**Request**
Your job is to return every line of the listing holding the string "coach".

═══ Material to process ═══

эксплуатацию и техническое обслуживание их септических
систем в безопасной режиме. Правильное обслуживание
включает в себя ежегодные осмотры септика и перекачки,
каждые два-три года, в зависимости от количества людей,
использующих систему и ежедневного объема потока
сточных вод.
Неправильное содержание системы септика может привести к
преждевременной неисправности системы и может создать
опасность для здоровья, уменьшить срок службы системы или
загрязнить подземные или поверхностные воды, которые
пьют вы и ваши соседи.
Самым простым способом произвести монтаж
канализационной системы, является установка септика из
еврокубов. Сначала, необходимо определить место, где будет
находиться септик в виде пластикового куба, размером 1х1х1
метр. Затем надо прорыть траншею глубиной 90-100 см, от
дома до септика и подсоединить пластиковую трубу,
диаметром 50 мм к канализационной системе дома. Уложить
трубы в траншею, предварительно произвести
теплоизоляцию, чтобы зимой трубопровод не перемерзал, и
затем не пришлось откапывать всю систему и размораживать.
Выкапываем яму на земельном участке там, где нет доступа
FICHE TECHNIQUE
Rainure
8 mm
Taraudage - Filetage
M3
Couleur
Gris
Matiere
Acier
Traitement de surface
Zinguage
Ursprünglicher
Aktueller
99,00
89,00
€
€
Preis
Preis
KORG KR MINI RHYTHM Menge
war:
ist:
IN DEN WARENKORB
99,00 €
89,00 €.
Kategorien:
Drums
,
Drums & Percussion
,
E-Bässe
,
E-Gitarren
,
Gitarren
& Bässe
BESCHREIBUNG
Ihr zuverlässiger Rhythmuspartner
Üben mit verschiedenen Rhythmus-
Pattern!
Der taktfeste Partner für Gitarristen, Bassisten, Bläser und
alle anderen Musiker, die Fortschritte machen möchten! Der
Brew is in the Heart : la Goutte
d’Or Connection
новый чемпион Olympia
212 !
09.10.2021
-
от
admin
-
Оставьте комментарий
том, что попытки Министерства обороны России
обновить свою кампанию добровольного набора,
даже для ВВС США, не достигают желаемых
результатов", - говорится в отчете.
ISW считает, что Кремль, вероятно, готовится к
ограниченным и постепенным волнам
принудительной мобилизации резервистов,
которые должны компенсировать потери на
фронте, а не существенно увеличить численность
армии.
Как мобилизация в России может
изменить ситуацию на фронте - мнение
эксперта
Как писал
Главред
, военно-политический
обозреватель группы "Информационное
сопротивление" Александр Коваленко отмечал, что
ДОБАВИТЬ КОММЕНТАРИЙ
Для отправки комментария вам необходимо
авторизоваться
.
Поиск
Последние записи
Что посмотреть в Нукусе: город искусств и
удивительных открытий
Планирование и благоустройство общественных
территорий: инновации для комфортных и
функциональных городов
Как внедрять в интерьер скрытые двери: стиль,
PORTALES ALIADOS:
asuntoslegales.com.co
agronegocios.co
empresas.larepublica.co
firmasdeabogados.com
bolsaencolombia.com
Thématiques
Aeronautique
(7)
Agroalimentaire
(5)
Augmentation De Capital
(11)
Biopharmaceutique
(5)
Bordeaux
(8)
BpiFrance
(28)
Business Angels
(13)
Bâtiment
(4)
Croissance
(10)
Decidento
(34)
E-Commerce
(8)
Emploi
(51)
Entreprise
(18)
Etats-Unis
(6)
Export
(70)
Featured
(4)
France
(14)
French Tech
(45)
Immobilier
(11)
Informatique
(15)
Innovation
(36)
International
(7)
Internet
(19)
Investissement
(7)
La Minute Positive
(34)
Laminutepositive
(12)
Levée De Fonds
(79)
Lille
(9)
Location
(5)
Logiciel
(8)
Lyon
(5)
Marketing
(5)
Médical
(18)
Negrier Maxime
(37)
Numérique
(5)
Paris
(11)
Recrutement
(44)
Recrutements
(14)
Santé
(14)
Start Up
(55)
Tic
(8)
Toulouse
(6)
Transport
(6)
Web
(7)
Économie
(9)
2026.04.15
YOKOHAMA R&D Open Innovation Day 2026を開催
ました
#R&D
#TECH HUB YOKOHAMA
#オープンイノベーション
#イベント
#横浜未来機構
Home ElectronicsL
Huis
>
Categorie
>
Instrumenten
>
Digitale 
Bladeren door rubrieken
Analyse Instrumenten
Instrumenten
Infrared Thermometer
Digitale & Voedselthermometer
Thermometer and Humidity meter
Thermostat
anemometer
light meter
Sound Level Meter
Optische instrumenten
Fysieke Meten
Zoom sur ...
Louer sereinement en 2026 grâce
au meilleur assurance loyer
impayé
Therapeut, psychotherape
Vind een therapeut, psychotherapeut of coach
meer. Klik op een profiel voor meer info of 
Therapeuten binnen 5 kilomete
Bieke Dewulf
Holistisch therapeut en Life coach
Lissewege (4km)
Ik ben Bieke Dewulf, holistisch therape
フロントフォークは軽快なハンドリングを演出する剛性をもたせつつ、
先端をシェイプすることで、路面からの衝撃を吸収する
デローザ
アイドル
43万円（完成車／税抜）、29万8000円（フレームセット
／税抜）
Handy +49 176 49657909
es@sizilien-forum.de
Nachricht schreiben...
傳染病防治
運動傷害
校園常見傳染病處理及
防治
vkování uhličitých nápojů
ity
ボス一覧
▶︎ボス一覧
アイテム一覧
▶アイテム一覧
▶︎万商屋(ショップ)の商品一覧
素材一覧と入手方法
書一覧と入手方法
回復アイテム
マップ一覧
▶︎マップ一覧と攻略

═══

**Answer for the task**
Vind een therapeut, psychotherapeut of coach
Holistisch therapeut en Life coach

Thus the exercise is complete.